Het betreft hier een overtreding. Kenmerkend voor overtredingen is dat opzet of schuld bij verdachte niet is vereist.
Omdat schuld of opzet bij overtredingen -doorgaans- geen rol speelt, worden overtredingen veel lager bestraft dan misdrijven. Dat is ook hier het geval. Deze verkeersovertreding pleegt doorgaans te worden bestraft met een geldboete van € 500,00 en de rechtbank zal zich hierbij aansluiten.
In vergelijkbare zaken is de rechtbank wel gebleken dat bij een ongeval met dodelijke afloop, waarbij slechts een overtreding bewezen is verklaard, deze wijze van bestraffing bij sommigen op onbegrip stuitte. De rechtbank hecht eraan te benadrukken dat de wijze van bestraffing niet is afgestemd op het zonder twijfel zeer ernstige gevolg van de overtreding, te weten het overlijden van het slachtoffer maar op de mate van strafwaardigheid, die bij overtredingen nu eenmaal veel lager is, omdat schuld of opzet ontbreekt. De rechtbank ziet in dat de gevolgen van het incident ernstig zijn, maar deze gevolgen van het met verkeersregels strijdig verkeersgedrag is niet redengevend om af te wijken van de straf volgens de LOVS-oriëntatiepunten.
Daarbij neemt de rechtbank de omstandigheid mee dat het voorval een grote impact heeft gehad en naar op zitting is gebleken nog steeds zichtbaar impact heeft op verdachte. Uit het onderzoek ter zitting is gebleken dat verdachte na het incident niet de vrachtwagen durfde in te stappen, maar als gevolg van de steunende rol van de werkgever, na een periode toch weer aan het werk is gegaan. Ook ziet de rechtbank in dat tot op de dag van vandaag verdachte nog steeds last heeft van de gevolgen die door zijn handelen is ingetreden, namelijk de dood van het slachtoffer. Het onderhavig voorval is het gevolg geweest van een ongeluk dat niet had mogen gebeuren, maar is uiteindelijk mede het gevolg geweest van een verkeerssituatie die onoverzichtelijk is gereguleerd.

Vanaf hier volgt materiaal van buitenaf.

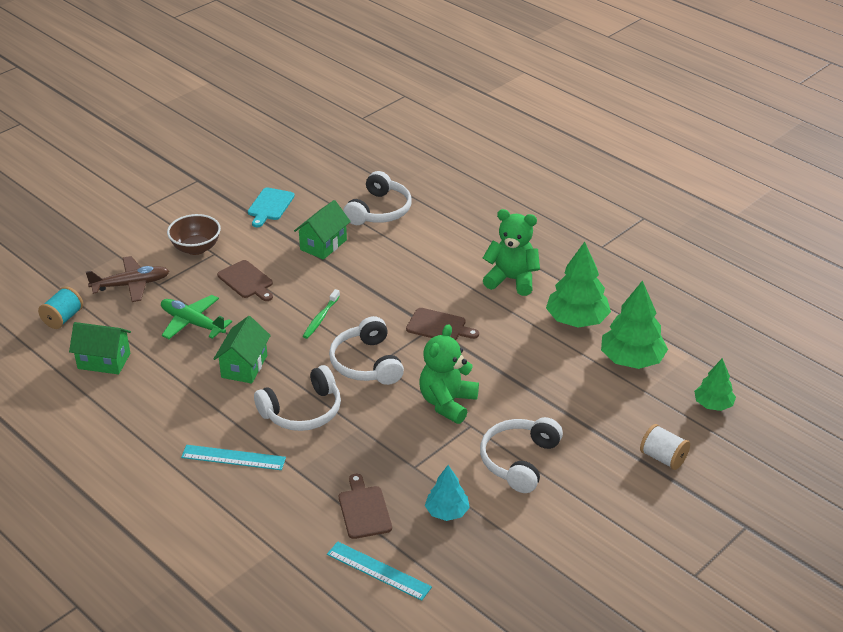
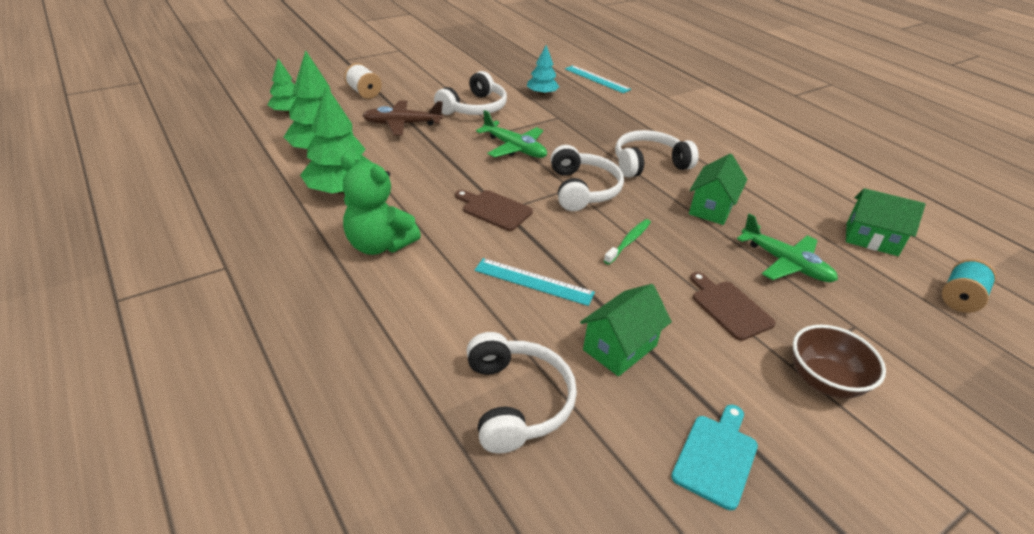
camera: 170 degrees left, 0 degrees up
(131, 285) = (895, 332): brown plane -> brown plane (402, 124)
(233, 458) = (707, 144): turquoise ruler -> turquoise ruler (533, 281)
(364, 510) = (602, 103): brown cutting board -> none
(379, 211) = (516, 401): white headphones -> white headphones turned 135 degrees clockwise
(447, 403) = (514, 148): green teddy bear -> green plane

Toepassing van wetsartikelen

De rechtbank heeft gelet op de artikelen 23, 24 en 24c van het Wetboek van Strafrecht en de artikelen
5 en 177 van de Wegenverkeerswet 1994, zoals deze artikelen golden ten tijde van het bewezenverklaarde.
Uitspraak

De rechtbank

Verklaart niet bewezen hetgeen verdachte primair is ten laste gelegd en spreekt verdachte daarvan vrij.
Verklaart het subsidiair ten laste gelegde bewezen, te kwalificeren en strafbaar zoals voormeld en verdachte daarvoor strafbaar.
Verklaart niet bewezen hetgeen aan verdachte meer of anders is ten laste gelegd dan het bewezen verklaarde en spreekt verdachte daarvan vrij.
Veroordeelt verdachte tot:
Betaling van een
geldboete ten bedrage van € 500,00(zegge: vijfhonderd euro), bij gebreke van betaling en van verhaal te vervangen door 10 dagen hechtenis.
Dit vonnis is gewezen door mr. K. Bunk, voorzitter, mr. T.M.L. Wolters en mr. S.T. Kooistra, rechters, bijgestaan door mr. L.T.A. Pham, griffier, en uitgesproken ter openbare terechtzitting van deze rechtbank op 14 juli 2023.